Franks had no debt, thanks to a full-ride college scholarship, so getting a loan wasn’t hard.

For those with debt, smaller savings accounts or bad credit, buying that first home can be a lot trickier — especially in a metro area that’s seen costs skyrocket and starter home construction stagnate, said Andrew Abram, a Realtor with Vision Real Estate who’s on the committee that prepares the Market Trends Report for the Denver Metro Association of Realtors.

Market trends

The median sales price for single-family homes in the Denver metro area in September was $409,000, up 7.6 percent since last year, according to the Denver Metro Association of Realtors report, and inventory is down more than 5 percent. For condos and townhomes, the median sales price was $268,000, up 11.2 percent over the same time last year.

However, things may be looking up for first-time buyers, Abram said, as condo construction is finally picking up after more than a decade of stagnation commonly blamed on the so-called construction defects law, which established a low threshold for suing condo builders.

Condos, commonly seen as a steppingstone for first-time buyers, saw construction increase nearly 20 percent over this time last year, according to the DMAR report, which may be attributable to the impact of House Bill 1279, a law that took effect this year that raises the standards for suing builders.

While the median sale price of condos was on the rise, they were staying on the market longer — 39 days on average, up more than 25 percent over last year.

Larger trends suggest the Denver real estate frenzy may be nearing its peak, Abram said, which can ease pressure on first-time buyers.

“It’s still relatively difficult, but it’s slowed down enough recently for first-time homebuyers to actually have time to think about their decision rather than seeing a house and writing an offer on the spot,” Abram said. “I think that’s much more healthy to allow people some time to think about one of the biggest purchases of their lives.”

Sweetening the deal

Plenty of first-time homebuyers will find themselves repeatedly outbid by investors who can lay cash on the barrelhead, said Del Van Essen, a senior loan officer with People’s National Bank, who has worked with first-time buyers for more than 30 years.

“That’s why it’s important to get in with a loan officer at a mortgage company three months before you’re hoping to buy, so you can get pre-approved for a loan,” Van Essen said. “That way, if you have skeletons in your closet, they can help you fix that.”

If you have credit problems, working with collection agencies or getting a secured credit card can improve your credit, Van Essen said.

There are a variety of programs to help first-time buyers come up with a down payment, Van Essen said.
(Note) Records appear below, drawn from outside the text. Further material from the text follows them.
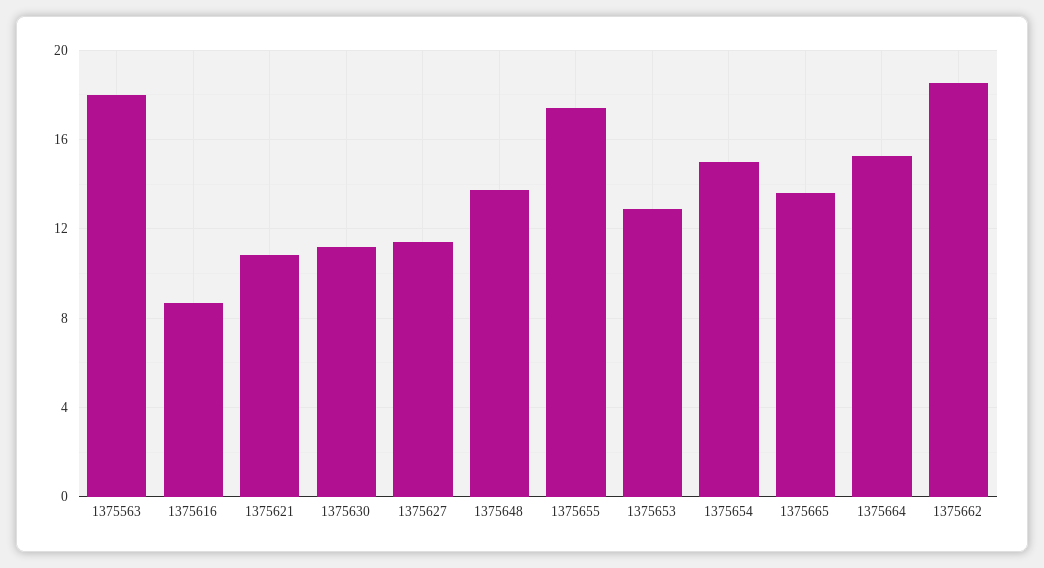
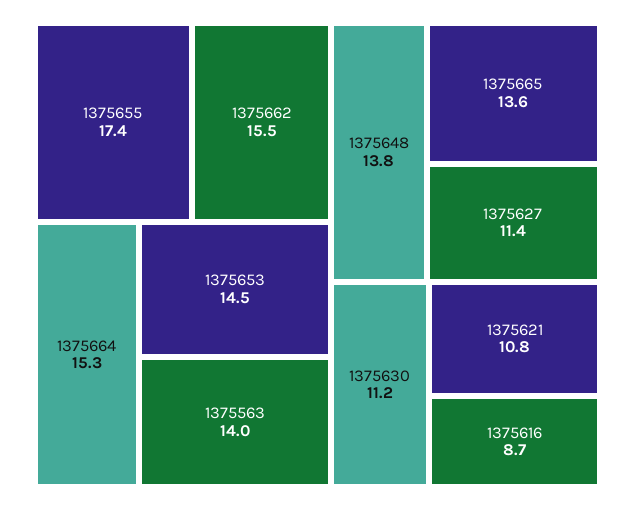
  {
-   "1375563": 18,
+   "1375563": 14,
    "1375616": 8.7,
    "1375621": 10.8,
    "1375630": 11.2,
    "1375627": 11.4,
    "1375648": 13.8,
    "1375655": 17.4,
-   "1375653": 13,
+   "1375653": 14.5,
-   "1375654": 15,
    "1375665": 13.6,
    "1375664": 15.3,
-   "1375662": 18.5
+   "1375662": 15.5
  }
The Colorado Housing and Finance Authority, for instance, gives grants of up to 4 percent of a down payment for first-time buyers. The Metro Mortgage Assistance Program and Colorado Housing Assistance Corporation can also help.

Getting pre-approved for a loan means baring it all, Van Essen said, and buyers should be ready to provide paystubs, two years of W2s, tax returns, bank statements, and to have their credit statements pulled.

Buyers can expect to be outbid a few times, Abram said, so it’s important not to get too fixated on a particular property.

“It is an exhaustive process,” Abram said. “At first it’s so much fun, then you get emotionally attached to a property, then you might put in an offer and not get it. Stick with it.”

Buyers with less up-front cash can incentivize sellers by offering to waive appraisal contingencies, Abram said, or by writing a letter to sellers explaining why they connect with the house.

“Normally a seller has lived in that house for a long time and have a deep emotional connection,” Abram said. “Sellers like to connect with someone who’s going to take care of the house.”

Living in a bubble?

With houses in once-middle-class neighborhoods selling for almost half a million dollars, the question remains: Is this a real estate bubble?

“Well, that’s the hundred-thousand-dollar question,” Van Essen said. “There are still a lot of people moving here. There might be some stagnation of prices, but as long as rents are high and people are still coming, prices will probably continue to climb. It’s still a good investment.”

Still, high prices mean that mortgage payments are high as well. Van Essen said at the low end, for a small condo in a less-desirable neighborhood, a buyer can probably expect to pay $1,500 a month — and although such prices are comparable with rent, it means buyers would do well to have an income three times the payment, or $4,500 a month.

Franks said the hassle of buying was well worth it. Her townhome has climbed $20,000 in value since last year, and she’s happy to have a place of her own.

“Plus, I love that I won’t have to move again soon,” she said.